All of this is a long-winded way of saying something that most of us instinctively realize: There are leaders for times of crisis and leaders for calmer times. You can hope to have the right one available at the right moment, but since crises are not predictable, there's no way to luck out every time.

And leaders who are natural crisis commanders can flounder unimpressively when there isn't anything very stirring available to do. That's true, of course, on stages much larger than the one New York mayors perform on.

Winston Churchill is Exhibit A on this subject. He was an unsuccessful and unpopular parliamentary leader in Britain during the 1920s and an embittered political outcast in the 1930s, but he was the savior of his country in World War II. In the summer of 1945, just as the war ended, British voters threw him out of office. That surprising result has often been pictured as an act of inexcusable ingratitude by an electorate that didn't appreciate what Churchill had done for them. It might also be argued, however, that the voters understood the situation perfectly well. They knew that Churchill was indispensable as a wartime leader. They weren't so sure whether he was the right man to manage the peace.

But voters don't often get the opportunity to orchestrate their cycles of leadership quite so purposefully. Most of the time, they choose leaders based more on the period they have just been through than on the one that may lie just ahead. And they create some seemingly awkward mismatches.

The United States found itself under the leadership of Harry Truman, a folksy, unprepossessing machine politician from Missouri as it concluded World War II, entered the nuclear era and slogged through three years of the Korean War. Then it chose a military man, Dwight Eisenhower, to preside over the most tranquil decade of the century.

For most of the 1990s, another period of calm and prosperity, we were led by the intense, impulsive Bill Clinton, a president with considerable powers of eloquence, drawn instinctively to excitement and action, eager to prove himself in crisis situations, and somewhat bored when they did not occur, which for most of his tenure they did not. Now we are governed by a friendly, easy-going president, passive by nature, not too ambitious and not very articulate, seemingly suited far better to peace and prosperity than to war and crisis.

If these are mismatches, they are nobody's fault. The best one can say about them is that they often work out surprisingly well. A half- century after the fact, Truman is judged to have been a capable leader both in war and in peace. And Eisenhower has come to symbolize benign, fatherly stewardship in an era of bland contentment. George W. Bush may turn out to be an effective leader in a time of crisis, even though few could have visualized him in such a role a year ago.

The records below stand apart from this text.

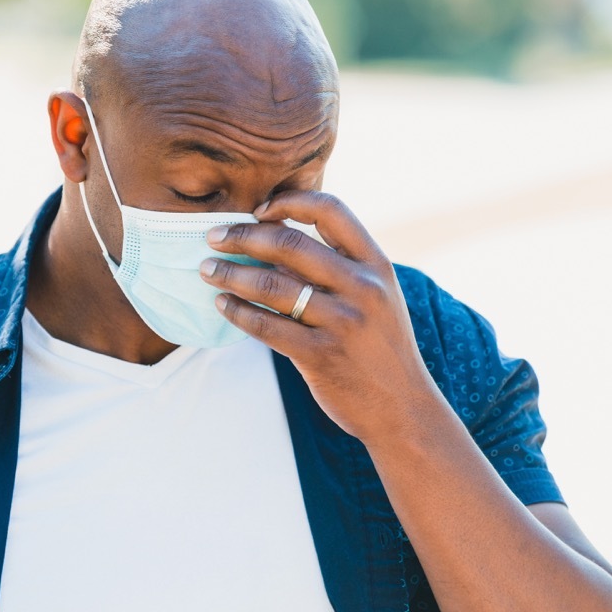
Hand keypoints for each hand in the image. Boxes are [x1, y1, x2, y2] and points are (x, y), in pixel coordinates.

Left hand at [201, 191, 441, 444]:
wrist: (403, 408)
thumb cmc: (379, 347)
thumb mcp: (377, 296)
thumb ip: (340, 266)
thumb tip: (275, 237)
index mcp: (376, 264)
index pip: (331, 210)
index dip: (289, 202)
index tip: (259, 210)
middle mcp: (363, 287)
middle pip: (289, 243)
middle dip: (243, 236)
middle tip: (213, 237)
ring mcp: (343, 322)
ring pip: (271, 284)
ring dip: (231, 273)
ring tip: (207, 270)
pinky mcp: (321, 356)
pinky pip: (267, 326)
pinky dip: (238, 312)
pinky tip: (223, 304)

For much of his mayoralty in New York, Rudy Giuliani seemed a little miscast himself, so eager to lead the city in crises that he practically created them through his own belligerence where they would not have occurred otherwise. Then, however, a real crisis occurred, and he was the right leader in the right place at the right time. He will be remembered more for that than for anything else he has done during two terms in power.